President Trump on Friday sought to play down speculation that he had appointed Matthew G. Whitaker acting attorney general to curtail the special counsel investigation, telling reporters that he hasn’t spoken to him about the probe.

Trump took it a step further, saying, “I don’t know Matt Whitaker.” That claim was at odds with an interview a month ago on Fox News’s “Fox & Friends,” in which Trump said: “I can tell you Matt Whitaker’s a great guy. I mean, I know Matt Whitaker.”

Trump spoke to reporters Friday as he left the White House en route to Paris. His comments came two days after Trump ousted Jeff Sessions as attorney general and installed Whitaker, Sessions’s chief of staff and a former U.S. attorney in Iowa, as the top official at the Justice Department.

The Washington Post reported this week that one of the reasons Trump liked Whitaker was because Whitaker had briefed him on many occasions. He did so because the president preferred not to talk to Sessions, whom he had often disparaged publicly.

Trump’s assessment of Whitaker on “Fox & Friends” last month came in response to a Post report that Trump had spoken to Whitaker about replacing Sessions. While Trump did not confirm the report at the time, he used the opportunity to praise Whitaker.

Trump has sought to distance himself from close associates once they fall out of favor or become embroiled in controversy. Trump, for example, sought to minimize the role played by his former campaign chairman Paul Manafort after he faced tax- and bank-fraud charges.
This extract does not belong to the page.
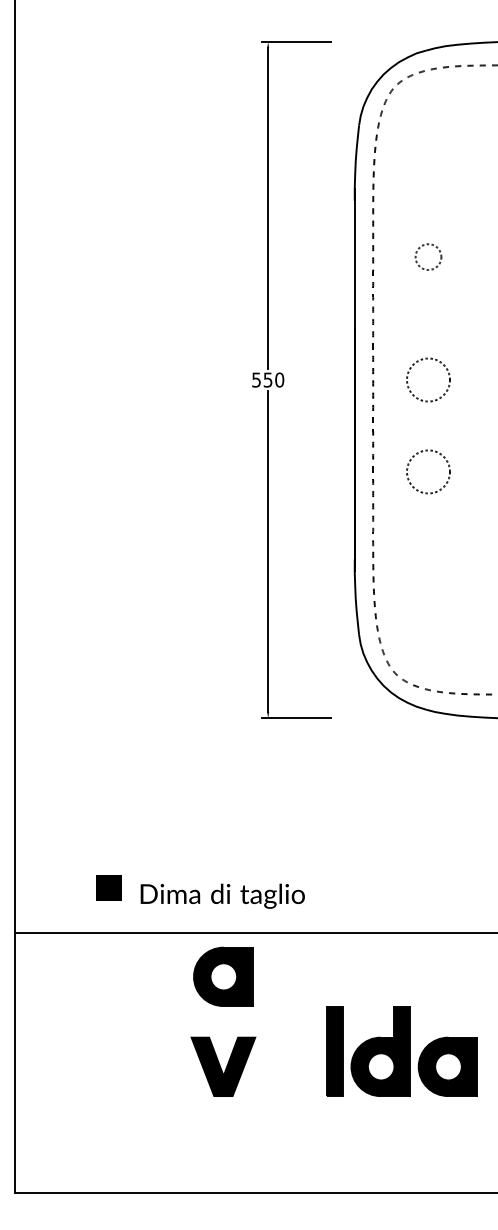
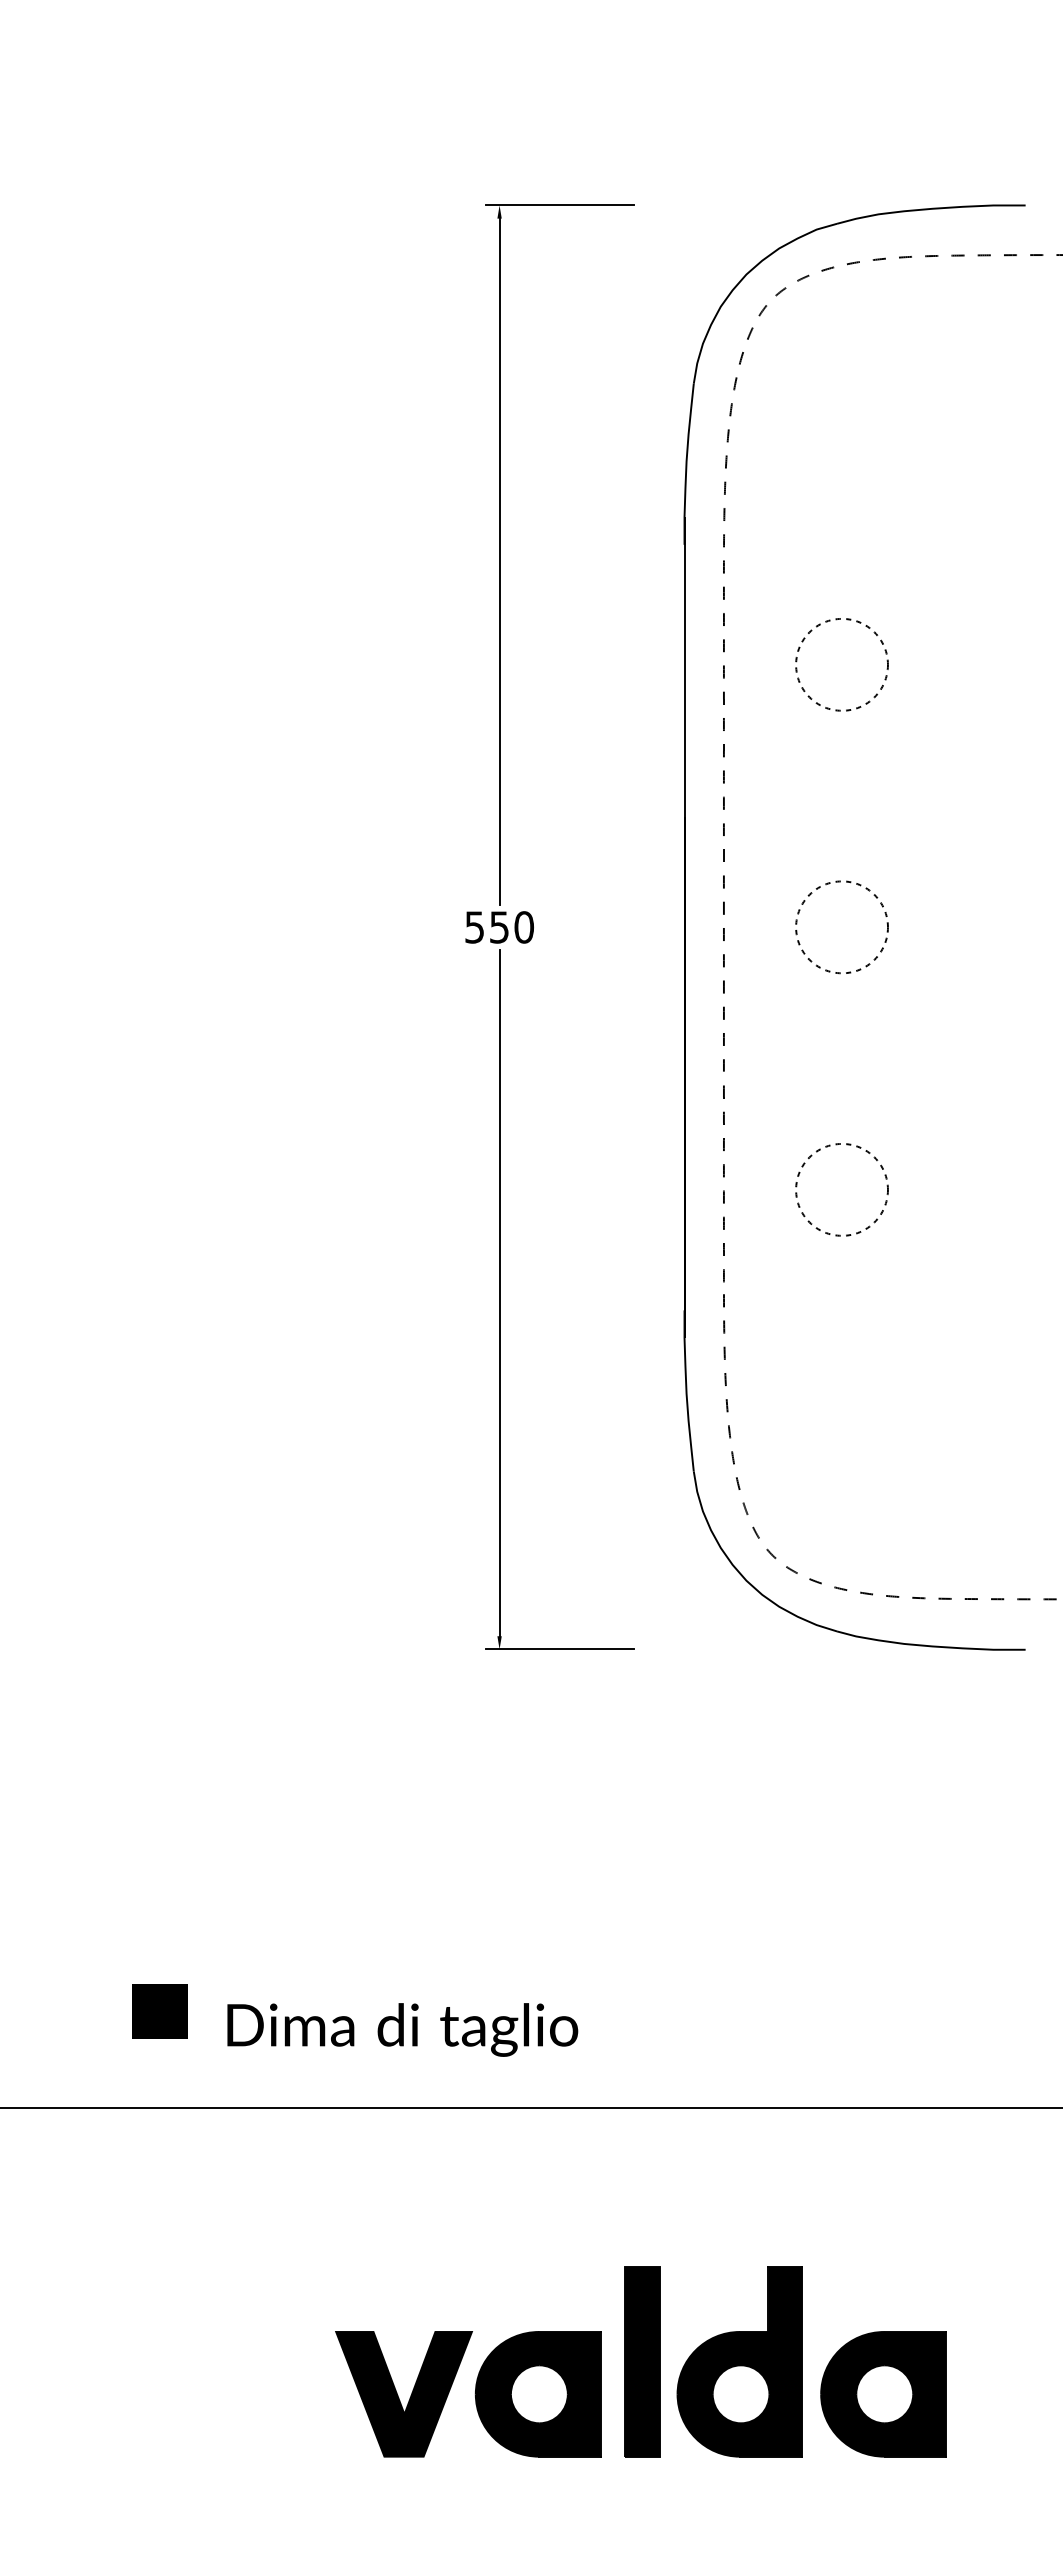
circle: (428, 256) -> (842, 663), size x1.67
circle: (428, 471) -> (842, 1188), moved
part: (223, 976) -> (538, 2393), moved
Trump also sought to minimize the legal work done for him by his former personal lawyer Michael Cohen as he faced federal charges.

Since stepping into his new role, Whitaker has faced questions — principally from Democrats — about whether he should recuse himself from overseeing the investigation by special counsel Robert S. Mueller III into Russian interference into the 2016 election, given that Whitaker had criticized the probe in opinion pieces and as a television commentator.

Whitaker’s appointment has also prompted questions from Democrats about whether Trump brought him aboard to curtail or shut down the Mueller investigation, which is examining possible coordination between Trump’s campaign and Russia and potential obstruction of the probe by Trump.

Asked by a reporter whether he hired Whitaker to rein in the probe, Trump said: “What a stupid question.”

A Justice Department spokesman declined to comment Friday on the president’s remarks about Whitaker.

While claiming not to know Whitaker, Trump praised him Friday as a “very strong person with a very strong personality,” saying that’s what the Justice Department needs at this point.

“Matthew Whitaker is a very smart man,” Trump said. “He is a very respected man in the law enforcement community . . . The choice was greeted with raves initially.”

In recent days, Whitaker has faced a great deal of scrutiny in the media, including for his service on the advisory board of an invention-promotion company accused of fraud by customers.

Trump also sought Friday to dismiss the notion that Whitaker should recuse himself of oversight of the Russia probe. Trump suggested he would have few choices for attorney general and other top government posts if he eliminated everyone who had been on television.

“Do we have to hire somebody in a shell? I don’t think so,” Trump said.

As a television commentator before taking the job with Sessions, Whitaker floated the idea of defunding the Mueller probe. He said it would cross a “red line” for Mueller to investigate the finances of the Trump Organization. And he said that it was “ridiculous” for Deputy Attorney General Rod J. Rosenstein to have appointed Mueller, as opposed to running the Russia investigation through regular Justice Department channels.

The Post reported Thursday that Whitaker has no intention of recusing himself from overseeing the special-counsel probe, according to people close to him.

Trump also sought to brush off suggestions by some lawyers — including George Conway, husband of White House counselor Kellyanne Conway — that the Constitution requires Whitaker to be confirmed by the Senate before he starts serving.

Senate Minority Leader Charles E. Schumer (D-N.Y.) also voiced concerns about the issue in a letter to Trump on Friday, writing: “I am not aware of any precedent for appointment of an official who has not been confirmed by the Senate to serve as Acting Attorney General.”

Schumer also asked Trump questions, including whether he had asked Whitaker for a pledge of loyalty.

Speaking to reporters, Trump claimed that Whitaker was “confirmed at the highest level” because his nomination to serve as a U.S. attorney in Iowa had been approved by the Senate.

Trump also complained that Mueller was not subject to Senate confirmation before he began serving a special counsel.

Asked about potential permanent replacements for Sessions, Trump said he likes former New Jersey governor Chris Christie (R) but has not spoken with him about the job.

Trump also repeated his frequent claim that the Mueller investigation is a “hoax.”

“There’s no collusion,” Trump said. “It’s a whole hoax.”

He said the reason he prevailed in the 2106 presidential election is that he was the better candidate and that Democrat Hillary Clinton “didn’t know what the hell she was doing.”